Passage —
In some instances, condom manufacturers like Schmid, Carter-Wallace, and third-place Ansell have gone so far as to pay for school conferences on safe sex and then ask that their corporate names not be credited, says Hauser-McKinney.

Leslie Kantor says the condom makers have been cowed because “the idea of sexually active teen-agers has been so demonized” in the U.S. With conservatives publicly attacking condom allocation programs in New York City and elsewhere, “the distribution programs aren’t going to be around much longer,” says Kantor, who works at the Sex Information and Education Council of the United States (SIECUS), a sex educators’ organization based in New York City. “We’re struggling pretty hard to keep them in place.”

So far, the organized opponents of condoms have spent their political energy vilifying school districts that distribute condoms. That anti-condom forces might redirect that anger at manufacturers that openly market to adolescents was apparently too great a risk for Schmid.

“I think it’s such a hot tamale that they don’t want to mess with it,” says Hauser-McKinney, who once managed the District’s Condomrageous condom store. “They’re motivated by profit. We’re motivated by public health.”

Most political campaigns against condom giveaways are organized by right-wing organizations, such as Phyllis Schlafly’s Eagle Forum. But family-values doyenne Schlafly says that the religious right has yet to go directly after a condom manufacturer.

“Never thought of it,” Schlafly says. “Is it a good idea?”

Other conservative activists, especially those on the religious right, are more candid about planning such a direct legal assault.

“I’m looking for and hoping for the first case to come along where a child has become infected with AIDS following the failure of a condom provided by the schools,” says Larry Crain, a Nashville attorney affiliated with Pat Robertson’s American Center for Law and Justice (ACLJ), as well as the Rutherford Institute, a Charlottesville, Va., Christian legal foundation. Crain says that Schlafly’s Eagle Forum is one of the groups he has tapped to search for such a case.

“If a suit were brought at the state level, then I would certainly bring in product liability. I would bring in the manufacturer as a defendant,” notes Crain, who has sued the Falmouth (Mass.) School District to block both free condom distribution to junior-high students who have spoken with a counselor and sales to high-school students via a vending machine. The Falmouth schools won the first round; Crain says ACLJ and Rutherford are preparing an appeal.

Some smaller condom manufacturers, with limited promotional budgets, have pursued the market abandoned by Safe Play. Dan Hauser of Condomrageous (Deborah Hauser-McKinney’s brother) reels off the names of some of these specialty brands:

“Rubber Ducky, Global Protection, yeah. And the colors,” he says. “There’s one called Dick and Jane, with a cartoon, two stick figures, Dick and Jane. “See Dick, see Jane,’ you know. And then there’s Jane’s father, and it says, “Don’t get caught dickin’ Jane.’ ”

(Extracted page text data)
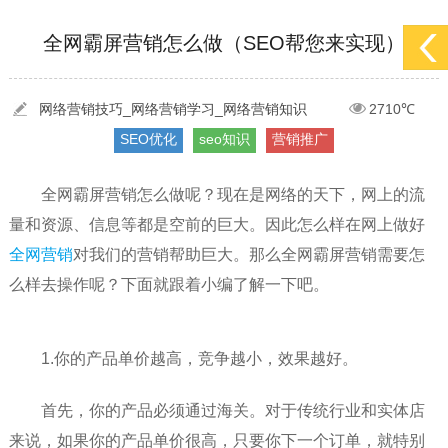
[2022-05-29]
实体门店如何做网络推广吸引客户，实体店网络营销技巧...
更多 >
全网霸屏营销怎么做（SEO帮您来实现）
[2022-05-04]
污水处理设备厂家产品如何做网络推广（污水处理项目网...
更多 >
[2022-03-27]
疫情当下公司企业品牌网络营销策划推广怎么做，国内知...
更多 >
网络营销技巧_网络营销学习_网络营销知识
2710℃
SEO优化
seo知识
营销推广
全网霸屏营销怎么做呢？现在是网络的天下，网上的流
量和资源、信息等都是空前的巨大。因此怎么样在网上做好
全网营销
对我们的营销帮助巨大。那么全网霸屏营销需要怎
么样去操作呢？下面就跟着小编了解一下吧。
1.你的产品单价越高，竞争越小，效果越好。
首先，你的产品必须通过海关。对于传统行业和实体店
来说，如果你的产品单价很高，只要你下一个订单，就特别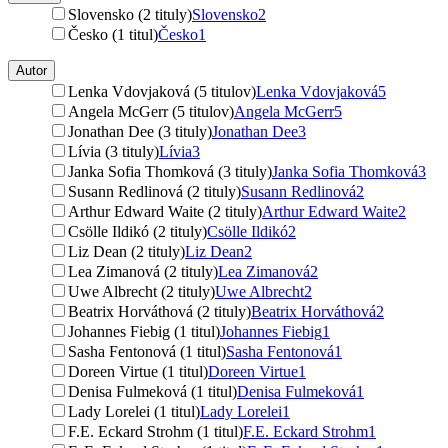
Slovensko (2 tituly)
Slovensko
2
Česko (1 titul)
Česko
1
Autor
Lenka Vdovjaková (5 titulov)
Lenka Vdovjaková
5
Angela McGerr (5 titulov)
Angela McGerr
5
Jonathan Dee (3 tituly)
Jonathan Dee
3
Lívia (3 tituly)
Lívia
3
Janka Sofia Thomková (3 tituly)
Janka Sofia Thomková
3
Susann Redlinová (2 tituly)
Susann Redlinová
2
Arthur Edward Waite (2 tituly)
Arthur Edward Waite
2
Csölle Ildikó (2 tituly)
Csölle Ildikó
2
Liz Dean (2 tituly)
Liz Dean
2
Lea Zimanová (2 tituly)
Lea Zimanová
2
Uwe Albrecht (2 tituly)
Uwe Albrecht
2
Beatrix Horváthová (2 tituly)
Beatrix Horváthová
2
Johannes Fiebig (1 titul)
Johannes Fiebig
1
Sasha Fentonová (1 titul)
Sasha Fentonová
1
Doreen Virtue (1 titul)
Doreen Virtue
1
Denisa Fulmeková (1 titul)
Denisa Fulmeková
1
Lady Lorelei (1 titul)
Lady Lorelei
1
F.E. Eckard Strohm (1 titul)
F.E. Eckard Strohm
1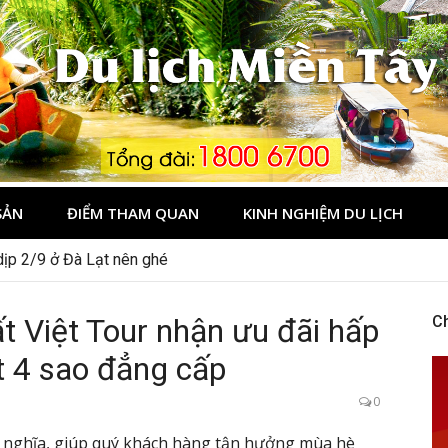
Tây
SẢN
ĐIỂM THAM QUAN
KINH NGHIỆM DU LỊCH
dịp 2/9 ở Đà Lạt nên ghé
t Việt Tour nhận ưu đãi hấp
C
t 4 sao đẳng cấp
0
 nghĩa, giúp quý khách hàng tận hưởng mùa hè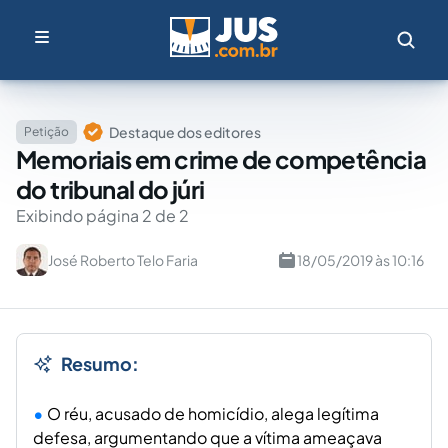
Destaque dos editores
Petição
Memoriais em crime de competência
do tribunal do júri
Exibindo página 2 de 2
José Roberto Telo Faria
18/05/2019 às 10:16
Resumo:
O réu, acusado de homicídio, alega legítima
defesa, argumentando que a vítima ameaçava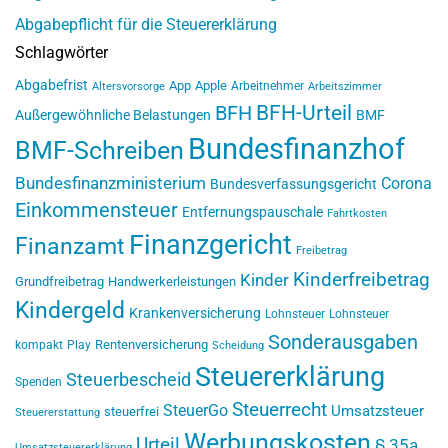
Abgabepflicht für die Steuererklärung
Schlagwörter
Abgabefrist
App
Apple
Arbeitnehmer
Altersvorsorge
Arbeitszimmer
BFH-Urteil
BFH
Außergewöhnliche Belastungen
BMF
Bundesfinanzhof
BMF-Schreiben
Bundesfinanzministerium
Corona
Bundesverfassungsgericht
Einkommensteuer
Entfernungspauschale
Fahrtkosten
Finanzgericht
Finanzamt
Freibetrag
Kinderfreibetrag
Kinder
Grundfreibetrag
Handwerkerleistungen
Kindergeld
Krankenversicherung
Lohnsteuer
Lohnsteuer
Sonderausgaben
Rentenversicherung
kompakt
Play
Scheidung
Steuererklärung
Steuerbescheid
Spenden
Steuerrecht
SteuerGo
Umsatzsteuer
steuerfrei
Steuererstattung
Werbungskosten
Urteil
§ 35a
Umsatzsteuererklärung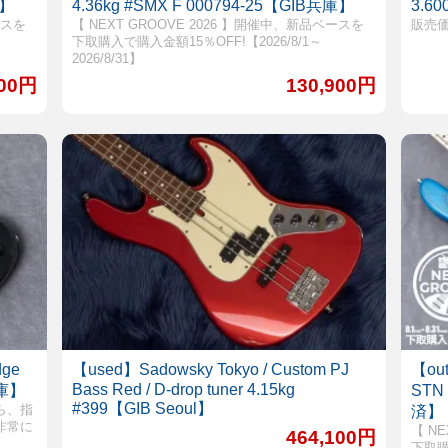
庫】
4.36kg #SMX F 000794-25【GIB兵庫】
3.6
ースを
【 NEXT GROOVE 2026 】開催中、新品ベースを
販売
下取購入で購入金額15％OFF!【2026/8/1～
2026/8/31】
900円
130,900円
dge
【used】Sadowsky Tokyo / Custom PJ
【out
Bass Red / D-drop tuner 4.15kg
兵庫】
STN
#399【GIB Seoul】
ら、指
済】
非常に
【 N
464,100円
下取購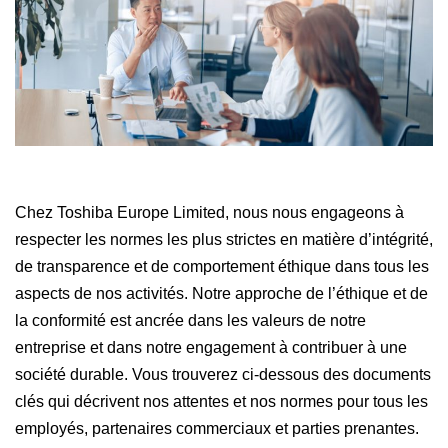
Chez Toshiba Europe Limited, nous nous engageons à
respecter les normes les plus strictes en matière d’intégrité,
de transparence et de comportement éthique dans tous les
aspects de nos activités. Notre approche de l’éthique et de
la conformité est ancrée dans les valeurs de notre
entreprise et dans notre engagement à contribuer à une
société durable. Vous trouverez ci-dessous des documents
clés qui décrivent nos attentes et nos normes pour tous les
employés, partenaires commerciaux et parties prenantes.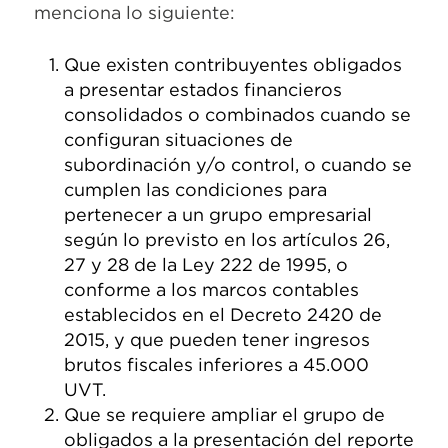
menciona lo siguiente:
Que existen contribuyentes obligados
a presentar estados financieros
consolidados o combinados cuando se
configuran situaciones de
subordinación y/o control, o cuando se
cumplen las condiciones para
pertenecer a un grupo empresarial
según lo previsto en los artículos 26,
27 y 28 de la Ley 222 de 1995, o
conforme a los marcos contables
establecidos en el Decreto 2420 de
2015, y que pueden tener ingresos
brutos fiscales inferiores a 45.000
UVT.
Que se requiere ampliar el grupo de
obligados a la presentación del reporte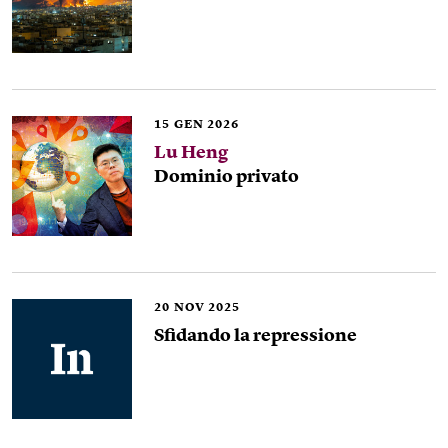
15
GEN 2026
Lu Heng
Dominio privato
20
NOV 2025
Sfidando la repressione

Task requirements —
- 1) Do these statements agree with the passage on condom makers? Answer yes or no for each, and quote the words of the passage that decide it.
(a) Schlafly says the religious right has already gone directly after a condom manufacturer.
(b) In Crain's suit, the Falmouth schools won the first round.
(c) SIECUS is based in Washington.
- 2) Can you repeat the passage on condom makers word for word, everything from "Most political campaigns" down to "direct legal assault."?

Solutions per task —
- 1)
(a) No: "the religious right has yet to go directly after a condom manufacturer"
(b) Yes: "The Falmouth schools won the first round"
(c) No: "a sex educators’ organization based in New York City"

- 2)
Most political campaigns against condom giveaways are organized by right-wing organizations, such as Phyllis Schlafly’s Eagle Forum. But family-values doyenne Schlafly says that the religious right has yet to go directly after a condom manufacturer.

“Never thought of it,” Schlafly says. “Is it a good idea?”

Other conservative activists, especially those on the religious right, are more candid about planning such a direct legal assault.